Davies Turner says the news that April was the busiest month to date for China-Europe freight train departures mirrors its own experience on its direct Express China Rail service.
Tony Cole, head of supply chain services at the UK’s leading independent freight and logistics company says: “Our weekly LCL volumes on the service have increased from one to two 40-foot High Cube consol containers per week this time last year, to three to four, currently; more than a 100% increase in the last 12 months.”
Reports indicate that 976 container freight trains departed for Europe from various places in China during April – a 47% year-on-year increase.
Cole adds: “Since the first such train was launched in 2011, numerous departure points have been added to the options that are available and the operation gained renewed momentum when China’s President Xi Jinping launched the Belt and Road initiative in 2013, with rail transport encouraged as an alternative to shipping.
“As the Covid-19 pandemic has brought aviation to a standstill, shippers are seeing freight trains as a faster alternative to shipping. As liner operators have blanked sailings to reduce capacity and maintain utilisation levels, shippers are presented both with cost and time constraints.”
Davies Turner launched its own dedicated weekly fixed-day rail consol import service from China to the UK in November 2018 and has seen it go from strength to strength. Bookings have increased continually.
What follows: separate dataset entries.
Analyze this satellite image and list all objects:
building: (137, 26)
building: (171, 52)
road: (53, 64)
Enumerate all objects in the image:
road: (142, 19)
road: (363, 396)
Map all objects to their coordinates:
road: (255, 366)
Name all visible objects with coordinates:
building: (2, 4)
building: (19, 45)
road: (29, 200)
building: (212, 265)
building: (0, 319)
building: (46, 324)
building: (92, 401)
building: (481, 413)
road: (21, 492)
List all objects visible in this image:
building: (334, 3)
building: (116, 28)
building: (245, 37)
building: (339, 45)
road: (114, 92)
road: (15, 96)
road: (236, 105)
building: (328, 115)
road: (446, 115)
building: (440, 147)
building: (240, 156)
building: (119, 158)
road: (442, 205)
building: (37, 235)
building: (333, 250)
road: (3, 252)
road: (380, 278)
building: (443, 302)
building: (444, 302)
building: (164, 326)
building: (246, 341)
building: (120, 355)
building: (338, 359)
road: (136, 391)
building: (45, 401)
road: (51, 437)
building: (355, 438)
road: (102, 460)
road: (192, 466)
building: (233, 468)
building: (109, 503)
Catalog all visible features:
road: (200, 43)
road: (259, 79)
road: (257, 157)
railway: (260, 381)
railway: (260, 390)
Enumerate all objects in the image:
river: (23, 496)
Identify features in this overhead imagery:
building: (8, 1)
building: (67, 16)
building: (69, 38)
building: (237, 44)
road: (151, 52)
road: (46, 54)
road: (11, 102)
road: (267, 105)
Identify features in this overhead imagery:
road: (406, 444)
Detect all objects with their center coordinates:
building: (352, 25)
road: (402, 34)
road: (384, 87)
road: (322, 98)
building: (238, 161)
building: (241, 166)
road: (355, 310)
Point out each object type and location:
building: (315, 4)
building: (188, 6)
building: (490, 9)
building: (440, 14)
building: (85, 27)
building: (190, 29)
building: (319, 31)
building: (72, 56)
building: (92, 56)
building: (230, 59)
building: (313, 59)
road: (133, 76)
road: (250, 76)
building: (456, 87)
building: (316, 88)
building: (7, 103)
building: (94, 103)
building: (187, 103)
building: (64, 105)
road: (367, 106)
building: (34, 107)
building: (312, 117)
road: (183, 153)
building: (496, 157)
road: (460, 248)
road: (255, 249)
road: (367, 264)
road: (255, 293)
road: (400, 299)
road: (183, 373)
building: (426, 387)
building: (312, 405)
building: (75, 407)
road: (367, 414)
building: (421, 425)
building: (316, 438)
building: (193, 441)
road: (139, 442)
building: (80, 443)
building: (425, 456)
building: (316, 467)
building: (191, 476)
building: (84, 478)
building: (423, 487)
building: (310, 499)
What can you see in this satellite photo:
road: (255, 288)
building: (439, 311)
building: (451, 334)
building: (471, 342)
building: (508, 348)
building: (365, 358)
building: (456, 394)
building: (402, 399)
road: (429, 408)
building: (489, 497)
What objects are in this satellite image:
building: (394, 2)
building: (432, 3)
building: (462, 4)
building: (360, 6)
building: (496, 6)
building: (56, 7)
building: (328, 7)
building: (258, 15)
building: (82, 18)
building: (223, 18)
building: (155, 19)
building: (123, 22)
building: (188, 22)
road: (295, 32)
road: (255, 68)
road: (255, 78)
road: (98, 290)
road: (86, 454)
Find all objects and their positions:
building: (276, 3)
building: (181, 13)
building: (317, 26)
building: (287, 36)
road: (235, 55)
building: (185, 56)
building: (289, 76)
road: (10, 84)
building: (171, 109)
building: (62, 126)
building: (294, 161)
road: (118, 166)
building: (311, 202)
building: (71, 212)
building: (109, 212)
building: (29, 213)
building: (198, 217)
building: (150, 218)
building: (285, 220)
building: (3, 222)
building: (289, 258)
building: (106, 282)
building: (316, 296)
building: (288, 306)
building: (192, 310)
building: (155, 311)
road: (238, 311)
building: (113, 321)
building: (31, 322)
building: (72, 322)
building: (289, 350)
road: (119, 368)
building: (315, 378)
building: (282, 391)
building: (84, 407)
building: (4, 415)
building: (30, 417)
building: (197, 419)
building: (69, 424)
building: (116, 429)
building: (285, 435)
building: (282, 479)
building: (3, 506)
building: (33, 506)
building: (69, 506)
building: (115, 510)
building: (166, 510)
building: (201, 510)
On departure from China, the rail service heads direct to Duisburg in Germany. Containers are then trucked under bond to the nearby port of Rotterdam for transport by ferry to Purfleet, near Dartford, thence for on-carriage by truck to Davies Turner’s regional distribution centres, where they are discharged, customs cleared and delivered.
Cole concludes: “With a transit time of around 24 days from China to Dartford, our direct Express China Rail service offers a vastly improved transit time versus the all-ocean alternative from ports on China’s North Eastern and Eastern coasts.”